=== Records for the task ===

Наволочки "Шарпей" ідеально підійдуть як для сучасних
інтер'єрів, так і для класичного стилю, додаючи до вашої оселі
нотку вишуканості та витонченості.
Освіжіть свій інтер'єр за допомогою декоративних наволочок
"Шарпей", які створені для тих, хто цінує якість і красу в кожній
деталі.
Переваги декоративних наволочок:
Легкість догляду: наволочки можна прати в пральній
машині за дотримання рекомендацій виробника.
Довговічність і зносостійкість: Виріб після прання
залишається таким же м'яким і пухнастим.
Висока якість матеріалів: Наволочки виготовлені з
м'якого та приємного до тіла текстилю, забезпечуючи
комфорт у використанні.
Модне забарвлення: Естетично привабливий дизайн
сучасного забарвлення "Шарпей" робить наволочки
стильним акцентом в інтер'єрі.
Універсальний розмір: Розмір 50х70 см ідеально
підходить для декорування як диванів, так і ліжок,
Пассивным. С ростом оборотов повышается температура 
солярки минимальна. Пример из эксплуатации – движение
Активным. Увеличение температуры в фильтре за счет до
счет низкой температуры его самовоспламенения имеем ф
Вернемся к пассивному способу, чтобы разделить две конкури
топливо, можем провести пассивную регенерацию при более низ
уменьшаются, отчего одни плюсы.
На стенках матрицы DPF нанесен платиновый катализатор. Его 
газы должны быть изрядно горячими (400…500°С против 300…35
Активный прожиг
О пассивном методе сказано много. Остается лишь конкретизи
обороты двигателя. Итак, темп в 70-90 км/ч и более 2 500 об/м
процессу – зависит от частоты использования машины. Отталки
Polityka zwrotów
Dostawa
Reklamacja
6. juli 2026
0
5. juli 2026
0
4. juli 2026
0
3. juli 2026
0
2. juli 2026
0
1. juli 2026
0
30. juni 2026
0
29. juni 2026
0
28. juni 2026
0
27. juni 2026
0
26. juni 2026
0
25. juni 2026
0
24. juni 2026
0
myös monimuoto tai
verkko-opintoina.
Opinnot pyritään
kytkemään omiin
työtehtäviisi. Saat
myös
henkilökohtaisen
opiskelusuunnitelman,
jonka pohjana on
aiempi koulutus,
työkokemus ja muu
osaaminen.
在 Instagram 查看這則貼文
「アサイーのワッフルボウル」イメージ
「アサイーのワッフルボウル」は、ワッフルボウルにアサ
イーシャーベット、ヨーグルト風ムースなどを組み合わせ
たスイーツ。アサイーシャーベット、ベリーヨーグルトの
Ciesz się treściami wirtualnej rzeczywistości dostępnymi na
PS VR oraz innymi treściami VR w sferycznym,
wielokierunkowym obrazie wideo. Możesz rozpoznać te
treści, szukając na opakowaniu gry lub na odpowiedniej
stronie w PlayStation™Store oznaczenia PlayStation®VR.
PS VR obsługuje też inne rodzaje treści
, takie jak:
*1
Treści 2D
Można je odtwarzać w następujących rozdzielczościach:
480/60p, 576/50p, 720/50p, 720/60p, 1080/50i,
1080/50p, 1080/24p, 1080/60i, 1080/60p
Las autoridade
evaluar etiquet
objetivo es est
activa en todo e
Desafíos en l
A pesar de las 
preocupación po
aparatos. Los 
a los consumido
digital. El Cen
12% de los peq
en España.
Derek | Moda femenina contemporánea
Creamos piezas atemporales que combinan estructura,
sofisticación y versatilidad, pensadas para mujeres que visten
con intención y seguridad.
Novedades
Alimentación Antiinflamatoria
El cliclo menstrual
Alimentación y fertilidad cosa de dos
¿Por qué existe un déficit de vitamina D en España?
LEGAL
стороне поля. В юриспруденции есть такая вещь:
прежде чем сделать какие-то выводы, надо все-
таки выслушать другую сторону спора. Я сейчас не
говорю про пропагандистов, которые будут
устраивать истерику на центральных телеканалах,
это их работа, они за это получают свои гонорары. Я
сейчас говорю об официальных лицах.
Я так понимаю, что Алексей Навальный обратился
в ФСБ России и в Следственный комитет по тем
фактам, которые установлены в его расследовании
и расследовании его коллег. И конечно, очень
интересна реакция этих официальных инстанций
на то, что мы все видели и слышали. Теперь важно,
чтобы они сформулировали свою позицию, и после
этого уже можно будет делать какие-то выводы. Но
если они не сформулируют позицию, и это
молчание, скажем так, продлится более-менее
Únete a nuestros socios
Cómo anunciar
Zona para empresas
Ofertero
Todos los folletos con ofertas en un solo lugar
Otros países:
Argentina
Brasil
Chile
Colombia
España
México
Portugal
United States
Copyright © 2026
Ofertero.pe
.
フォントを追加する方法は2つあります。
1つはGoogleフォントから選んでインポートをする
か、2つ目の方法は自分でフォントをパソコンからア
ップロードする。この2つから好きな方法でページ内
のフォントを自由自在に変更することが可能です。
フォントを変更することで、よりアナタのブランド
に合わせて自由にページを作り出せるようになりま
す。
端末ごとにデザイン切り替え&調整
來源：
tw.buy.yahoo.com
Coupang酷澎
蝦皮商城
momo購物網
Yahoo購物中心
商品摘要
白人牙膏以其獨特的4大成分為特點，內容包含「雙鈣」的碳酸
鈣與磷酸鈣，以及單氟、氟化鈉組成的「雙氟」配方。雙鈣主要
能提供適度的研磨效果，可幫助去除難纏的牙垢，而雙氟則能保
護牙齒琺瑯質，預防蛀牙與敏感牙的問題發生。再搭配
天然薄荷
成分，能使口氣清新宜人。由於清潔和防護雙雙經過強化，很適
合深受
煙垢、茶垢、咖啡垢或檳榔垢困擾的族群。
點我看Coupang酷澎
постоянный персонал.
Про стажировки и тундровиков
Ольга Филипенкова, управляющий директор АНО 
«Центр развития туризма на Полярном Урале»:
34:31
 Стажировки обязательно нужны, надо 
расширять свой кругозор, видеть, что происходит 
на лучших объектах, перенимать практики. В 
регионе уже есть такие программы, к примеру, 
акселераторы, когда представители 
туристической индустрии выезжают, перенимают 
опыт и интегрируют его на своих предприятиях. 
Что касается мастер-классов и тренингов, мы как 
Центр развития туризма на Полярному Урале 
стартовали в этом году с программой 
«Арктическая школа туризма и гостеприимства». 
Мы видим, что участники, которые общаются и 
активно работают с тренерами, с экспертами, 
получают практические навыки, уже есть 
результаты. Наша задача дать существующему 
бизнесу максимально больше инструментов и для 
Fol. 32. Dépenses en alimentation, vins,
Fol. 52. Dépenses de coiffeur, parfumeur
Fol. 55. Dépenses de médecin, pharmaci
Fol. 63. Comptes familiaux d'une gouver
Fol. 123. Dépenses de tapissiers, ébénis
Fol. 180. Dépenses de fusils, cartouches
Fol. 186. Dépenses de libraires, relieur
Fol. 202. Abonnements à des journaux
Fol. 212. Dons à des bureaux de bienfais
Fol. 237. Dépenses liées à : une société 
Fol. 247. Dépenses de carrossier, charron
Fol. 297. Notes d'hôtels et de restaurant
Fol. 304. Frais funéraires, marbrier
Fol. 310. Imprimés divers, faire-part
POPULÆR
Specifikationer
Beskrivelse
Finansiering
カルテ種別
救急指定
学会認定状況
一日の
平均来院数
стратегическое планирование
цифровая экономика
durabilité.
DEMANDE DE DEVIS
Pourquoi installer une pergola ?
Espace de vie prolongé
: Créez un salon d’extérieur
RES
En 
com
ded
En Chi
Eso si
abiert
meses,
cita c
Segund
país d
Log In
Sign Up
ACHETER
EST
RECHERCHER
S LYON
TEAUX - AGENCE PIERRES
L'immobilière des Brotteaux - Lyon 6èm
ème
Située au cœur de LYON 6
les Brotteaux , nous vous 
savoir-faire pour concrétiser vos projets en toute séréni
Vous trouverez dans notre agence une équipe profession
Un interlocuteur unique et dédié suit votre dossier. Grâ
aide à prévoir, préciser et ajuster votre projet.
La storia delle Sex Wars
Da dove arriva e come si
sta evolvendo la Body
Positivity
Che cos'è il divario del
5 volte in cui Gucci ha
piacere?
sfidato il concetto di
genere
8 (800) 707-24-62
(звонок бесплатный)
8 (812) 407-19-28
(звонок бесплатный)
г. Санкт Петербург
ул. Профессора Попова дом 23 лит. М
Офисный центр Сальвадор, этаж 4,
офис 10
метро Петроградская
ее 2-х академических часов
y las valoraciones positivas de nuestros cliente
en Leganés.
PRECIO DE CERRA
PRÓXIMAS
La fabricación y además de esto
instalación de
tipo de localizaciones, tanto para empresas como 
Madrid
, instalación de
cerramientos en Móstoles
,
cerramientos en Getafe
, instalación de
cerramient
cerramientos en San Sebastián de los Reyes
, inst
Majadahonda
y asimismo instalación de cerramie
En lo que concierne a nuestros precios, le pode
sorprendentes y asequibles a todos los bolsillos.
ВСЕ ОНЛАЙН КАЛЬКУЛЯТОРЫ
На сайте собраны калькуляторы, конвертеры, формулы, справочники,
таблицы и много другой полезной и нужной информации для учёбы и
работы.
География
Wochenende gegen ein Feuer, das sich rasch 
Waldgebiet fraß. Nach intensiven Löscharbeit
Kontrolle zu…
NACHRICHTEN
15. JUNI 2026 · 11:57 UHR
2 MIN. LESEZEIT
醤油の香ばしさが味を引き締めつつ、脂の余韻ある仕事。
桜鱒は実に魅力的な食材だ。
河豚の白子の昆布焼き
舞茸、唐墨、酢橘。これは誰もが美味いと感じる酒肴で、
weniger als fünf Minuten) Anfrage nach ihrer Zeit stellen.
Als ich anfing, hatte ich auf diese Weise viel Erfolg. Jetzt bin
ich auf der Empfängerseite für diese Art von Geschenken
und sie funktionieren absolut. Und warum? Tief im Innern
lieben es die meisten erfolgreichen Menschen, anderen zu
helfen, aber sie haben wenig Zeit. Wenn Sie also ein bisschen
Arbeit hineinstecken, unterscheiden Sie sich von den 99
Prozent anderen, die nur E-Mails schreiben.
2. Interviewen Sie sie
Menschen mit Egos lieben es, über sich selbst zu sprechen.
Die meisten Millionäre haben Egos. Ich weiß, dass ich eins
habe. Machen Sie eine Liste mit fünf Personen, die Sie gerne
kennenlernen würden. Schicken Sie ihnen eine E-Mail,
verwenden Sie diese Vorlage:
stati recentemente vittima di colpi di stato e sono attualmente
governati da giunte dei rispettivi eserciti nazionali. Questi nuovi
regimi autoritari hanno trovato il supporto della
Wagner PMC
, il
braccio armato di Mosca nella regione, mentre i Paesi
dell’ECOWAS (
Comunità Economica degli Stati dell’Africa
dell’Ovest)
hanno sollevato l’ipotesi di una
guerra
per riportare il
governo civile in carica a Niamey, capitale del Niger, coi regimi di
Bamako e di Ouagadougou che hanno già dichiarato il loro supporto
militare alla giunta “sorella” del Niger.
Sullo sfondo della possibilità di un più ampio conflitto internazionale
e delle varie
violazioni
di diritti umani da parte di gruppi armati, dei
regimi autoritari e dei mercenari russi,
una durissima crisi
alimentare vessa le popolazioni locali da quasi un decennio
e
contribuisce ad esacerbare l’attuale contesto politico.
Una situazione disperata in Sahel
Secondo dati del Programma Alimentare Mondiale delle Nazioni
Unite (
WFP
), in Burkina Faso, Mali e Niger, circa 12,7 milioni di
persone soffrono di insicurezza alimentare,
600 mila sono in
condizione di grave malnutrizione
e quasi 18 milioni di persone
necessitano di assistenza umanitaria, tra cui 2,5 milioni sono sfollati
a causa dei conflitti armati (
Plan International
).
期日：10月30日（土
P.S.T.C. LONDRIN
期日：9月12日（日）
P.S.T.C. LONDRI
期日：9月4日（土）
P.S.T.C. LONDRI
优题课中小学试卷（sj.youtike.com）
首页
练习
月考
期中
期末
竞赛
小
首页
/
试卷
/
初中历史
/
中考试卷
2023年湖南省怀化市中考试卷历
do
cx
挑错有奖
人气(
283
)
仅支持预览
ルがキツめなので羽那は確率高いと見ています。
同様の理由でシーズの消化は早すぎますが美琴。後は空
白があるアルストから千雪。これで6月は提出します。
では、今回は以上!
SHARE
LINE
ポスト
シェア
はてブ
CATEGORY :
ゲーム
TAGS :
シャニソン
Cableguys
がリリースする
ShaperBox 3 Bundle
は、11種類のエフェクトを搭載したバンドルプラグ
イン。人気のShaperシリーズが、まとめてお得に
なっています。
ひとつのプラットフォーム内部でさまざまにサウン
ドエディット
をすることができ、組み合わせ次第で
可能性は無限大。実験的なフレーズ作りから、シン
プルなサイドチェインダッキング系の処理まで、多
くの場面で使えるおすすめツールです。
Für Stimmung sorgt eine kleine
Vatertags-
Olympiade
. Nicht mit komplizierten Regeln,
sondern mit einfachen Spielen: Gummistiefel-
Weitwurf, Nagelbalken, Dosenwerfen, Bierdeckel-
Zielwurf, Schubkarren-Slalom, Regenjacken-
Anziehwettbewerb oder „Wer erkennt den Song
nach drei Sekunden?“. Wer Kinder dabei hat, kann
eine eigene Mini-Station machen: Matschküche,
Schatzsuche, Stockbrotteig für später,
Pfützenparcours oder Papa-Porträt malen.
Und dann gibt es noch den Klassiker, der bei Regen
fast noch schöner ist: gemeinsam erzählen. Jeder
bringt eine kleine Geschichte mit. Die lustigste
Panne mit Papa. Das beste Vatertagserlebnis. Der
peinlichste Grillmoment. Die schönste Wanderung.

===

= Work item =
Across the entries, state how many lines contain "della", giving the number only.

= Solution to this task =
2